QotW: Does potential energy have mass?
Listener Tibor wanted to know the answer to the question, "Does potential energy have any mass? If I was to charge a phone battery, would it become heavier?"
It's commonplace to describe batteries as full or empty depending on their charge. So surely it to make sense for them to get heavier. Right? Dr. Israel Temprano from the Univserity of Cambridge explains to Otis Kingsman about this battery baffler...
Israel - Potential energy is a term in physics related to the distance that a certain mass has to in any potential well. This relates to how high an object is. If you have an object that is standing very, very high and you let it go, it will start moving. Then it will trade its potential energy to kinetic energy. That's not how we store energy in batteries.

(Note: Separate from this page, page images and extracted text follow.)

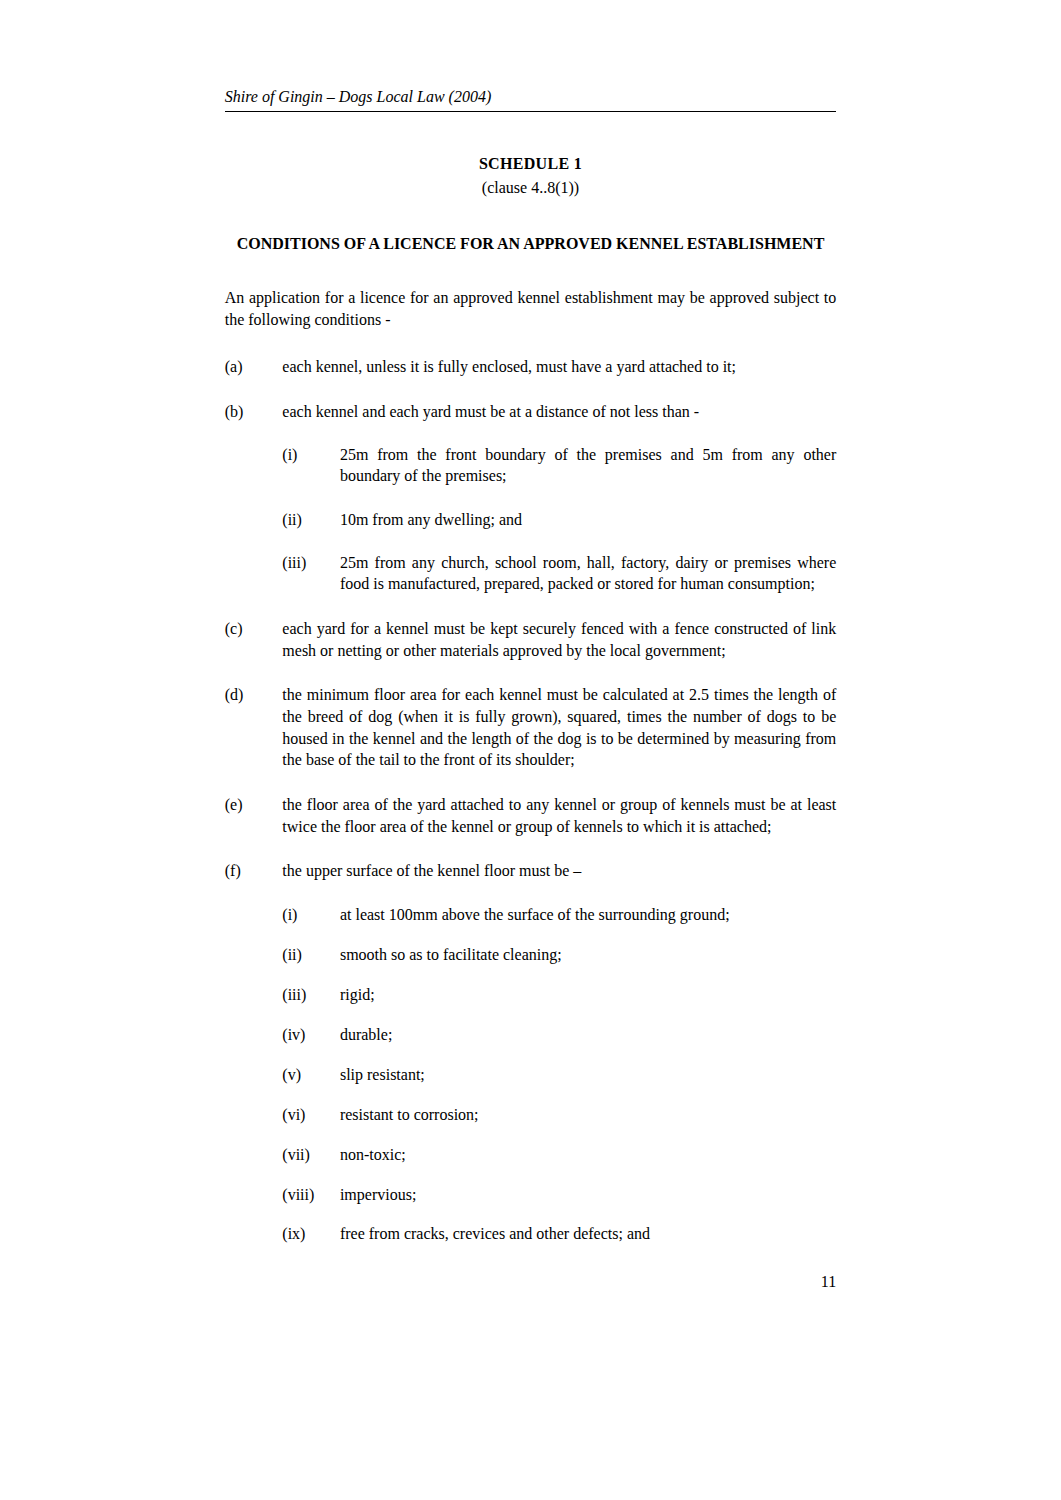Shire of Gingin – Dogs Local Law (2004)
SCHEDULE 1
(clause 4..8(1))
CONDITIONS OF A LICENCE FOR AN APPROVED KENNEL ESTABLISHMENT
An application for a licence for an approved kennel establishment may be approved subject to the following conditions -
(a) each kennel, unless it is fully enclosed, must have a yard attached to it;
(b) each kennel and each yard must be at a distance of not less than -
(i) 25m from the front boundary of the premises and 5m from any other boundary of the premises;
(ii) 10m from any dwelling; and
(iii) 25m from any church, school room, hall, factory, dairy or premises where food is manufactured, prepared, packed or stored for human consumption;
(c) each yard for a kennel must be kept securely fenced with a fence constructed of link mesh or netting or other materials approved by the local government;
(d) the minimum floor area for each kennel must be calculated at 2.5 times the length of the breed of dog (when it is fully grown), squared, times the number of dogs to be housed in the kennel and the length of the dog is to be determined by measuring from the base of the tail to the front of its shoulder;
(e) the floor area of the yard attached to any kennel or group of kennels must be at least twice the floor area of the kennel or group of kennels to which it is attached;
(f) the upper surface of the kennel floor must be –
(i) at least 100mm above the surface of the surrounding ground;
(ii) smooth so as to facilitate cleaning;
(iii) rigid;
(iv) durable;
(v) slip resistant;
(vi) resistant to corrosion;
(vii) non-toxic;
(viii) impervious;
(ix) free from cracks, crevices and other defects; and
11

Otis - It turns out these are two very different questions Tibor. The potential energy of objects held up doesn't give it any extra mass. But then what happens when we charge a phone battery?
Israel - The common batteries that we use in our everyday electronic devices, is what we call a lithium-ion battery. lithium-ion batteries work by just moving lithium ions, which are positively charged lithium atoms, from one side of the battery to the other. AA on AAA batteries, they have a different architecture inside, but again, all you're doing is moving components from one side of the battery to the other.
Otis - As the ions move to the other side of the battery, electrons move out of the battery and into the phone where it generates electricity before going back into the battery but on the opposite side.
Israel - In order to balance the charge, electrons have to follow these ions. What we do is force these elections to go outside of the battery. This is why we call this type of battery, 'a rocking chair', because we're just moving things from one side to the other. It's this movement of electrons that we use to power our portable devices.
Otis - When we charge a battery, we are moving the electrons out of the device and into a wire before electrons go back in on the original side of the battery that it started on. This resets for battery, and the process can start all over again. Overall, there will always be the same amount of electrons and ions within the battery.
Israel - So no. When you charge one of these batteries, all you're doing is moving components from one part of the battery to a different part of the battery.